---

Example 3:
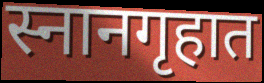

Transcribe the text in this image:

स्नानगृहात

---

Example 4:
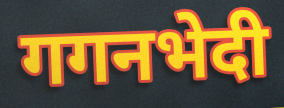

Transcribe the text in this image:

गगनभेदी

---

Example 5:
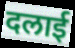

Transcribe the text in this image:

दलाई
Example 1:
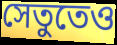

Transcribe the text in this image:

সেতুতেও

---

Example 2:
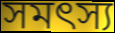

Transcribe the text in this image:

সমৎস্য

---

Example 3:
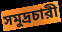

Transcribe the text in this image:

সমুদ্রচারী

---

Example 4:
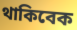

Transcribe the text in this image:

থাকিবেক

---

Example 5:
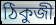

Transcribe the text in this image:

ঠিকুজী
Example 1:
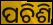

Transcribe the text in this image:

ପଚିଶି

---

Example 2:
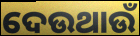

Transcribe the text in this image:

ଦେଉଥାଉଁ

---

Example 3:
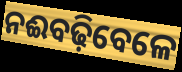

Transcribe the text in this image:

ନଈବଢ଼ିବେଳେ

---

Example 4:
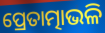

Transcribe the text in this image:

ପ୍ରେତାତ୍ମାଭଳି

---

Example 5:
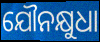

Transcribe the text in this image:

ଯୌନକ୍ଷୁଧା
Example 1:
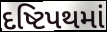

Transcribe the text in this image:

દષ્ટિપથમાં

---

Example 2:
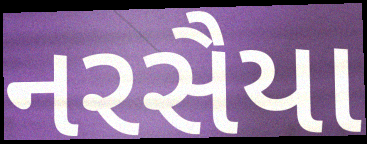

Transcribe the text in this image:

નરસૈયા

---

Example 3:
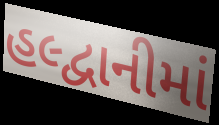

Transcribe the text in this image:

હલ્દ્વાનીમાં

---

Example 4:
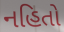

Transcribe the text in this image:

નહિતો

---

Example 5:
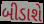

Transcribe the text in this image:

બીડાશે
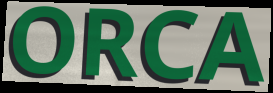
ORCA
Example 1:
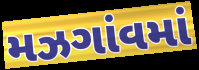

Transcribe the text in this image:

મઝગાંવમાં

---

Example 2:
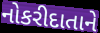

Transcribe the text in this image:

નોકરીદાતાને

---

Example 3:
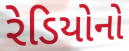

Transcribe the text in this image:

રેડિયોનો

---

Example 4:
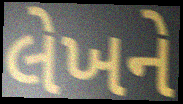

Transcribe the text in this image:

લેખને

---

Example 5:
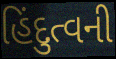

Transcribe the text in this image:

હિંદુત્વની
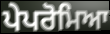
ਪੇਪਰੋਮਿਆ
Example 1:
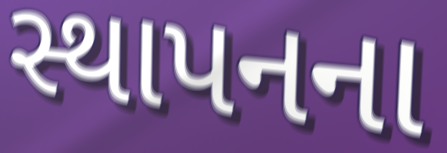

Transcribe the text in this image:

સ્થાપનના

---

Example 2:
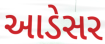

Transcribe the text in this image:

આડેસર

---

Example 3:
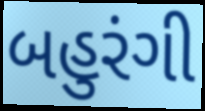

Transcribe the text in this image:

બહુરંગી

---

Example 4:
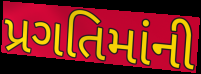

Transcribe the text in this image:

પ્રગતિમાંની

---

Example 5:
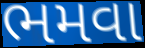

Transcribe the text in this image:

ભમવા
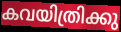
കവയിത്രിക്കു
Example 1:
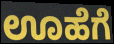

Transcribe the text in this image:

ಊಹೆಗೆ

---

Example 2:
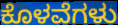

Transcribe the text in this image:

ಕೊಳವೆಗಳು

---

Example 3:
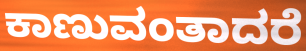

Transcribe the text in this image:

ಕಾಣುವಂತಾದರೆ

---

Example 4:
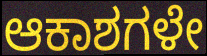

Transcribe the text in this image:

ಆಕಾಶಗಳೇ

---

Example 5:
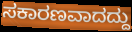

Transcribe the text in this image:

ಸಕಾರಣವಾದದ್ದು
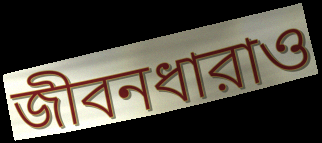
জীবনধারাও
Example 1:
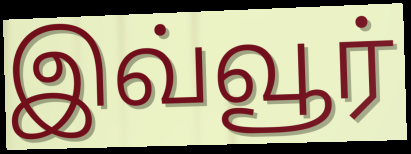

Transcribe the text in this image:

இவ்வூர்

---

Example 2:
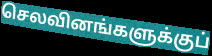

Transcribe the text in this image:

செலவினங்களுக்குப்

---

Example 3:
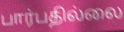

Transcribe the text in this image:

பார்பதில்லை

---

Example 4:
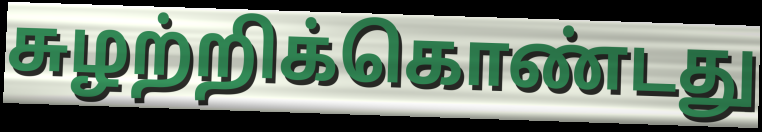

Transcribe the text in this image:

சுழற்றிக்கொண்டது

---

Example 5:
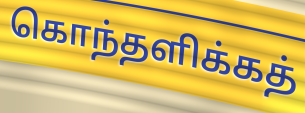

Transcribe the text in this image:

Your assignment
What you output should match the records line for line, minus the pictures.

Result
---

Example 3:

Transcribe the text in this image:

स्नानगृहात

---

Example 4:

Transcribe the text in this image:

गगनभेदी

---

Example 5:

Transcribe the text in this image:

दलाई
Example 1:

Transcribe the text in this image:

সেতুতেও

---

Example 2:

Transcribe the text in this image:

সমৎস্য

---

Example 3:

Transcribe the text in this image:

সমুদ্রচারী

---

Example 4:

Transcribe the text in this image:

থাকিবেক

---

Example 5:

Transcribe the text in this image:

ঠিকুজী
Example 1:

Transcribe the text in this image:

ପଚିଶି

---

Example 2:

Transcribe the text in this image:

ଦେଉଥାଉଁ

---

Example 3:

Transcribe the text in this image:

ନଈବଢ଼ିବେଳେ

---

Example 4:

Transcribe the text in this image:

ପ୍ରେତାତ୍ମାଭଳି

---

Example 5:

Transcribe the text in this image:

ଯୌନକ୍ଷୁଧା
Example 1:

Transcribe the text in this image:

દષ્ટિપથમાં

---

Example 2:

Transcribe the text in this image:

નરસૈયા

---

Example 3:

Transcribe the text in this image:

હલ્દ્વાનીમાં

---

Example 4:

Transcribe the text in this image:

નહિતો

---

Example 5:

Transcribe the text in this image:

બીડાશે
ORCA
Example 1:

Transcribe the text in this image:

મઝગાંવમાં

---

Example 2:

Transcribe the text in this image:

નોકરીદાતાને

---

Example 3:

Transcribe the text in this image:

રેડિયોનો

---

Example 4:

Transcribe the text in this image:

લેખને

---

Example 5:

Transcribe the text in this image:

હિંદુત્વની
ਪੇਪਰੋਮਿਆ
Example 1:

Transcribe the text in this image:

સ્થાપનના

---

Example 2:

Transcribe the text in this image:

આડેસર

---

Example 3:

Transcribe the text in this image:

બહુરંગી

---

Example 4:

Transcribe the text in this image:

પ્રગતિમાંની

---

Example 5:

Transcribe the text in this image:

ભમવા
കവയിത്രിക്കു
Example 1:

Transcribe the text in this image:

ಊಹೆಗೆ

---

Example 2:

Transcribe the text in this image:

ಕೊಳವೆಗಳು

---

Example 3:

Transcribe the text in this image:

ಕಾಣುವಂತಾದರೆ

---

Example 4:

Transcribe the text in this image:

ಆಕಾಶಗಳೇ

---

Example 5:

Transcribe the text in this image:

ಸಕಾರಣವಾದದ್ದು
জীবনধারাও
Example 1:

Transcribe the text in this image:

இவ்வூர்

---

Example 2:

Transcribe the text in this image:

செலவினங்களுக்குப்

---

Example 3:

Transcribe the text in this image:

பார்பதில்லை

---

Example 4:

Transcribe the text in this image:

சுழற்றிக்கொண்டது

---

Example 5:

Transcribe the text in this image:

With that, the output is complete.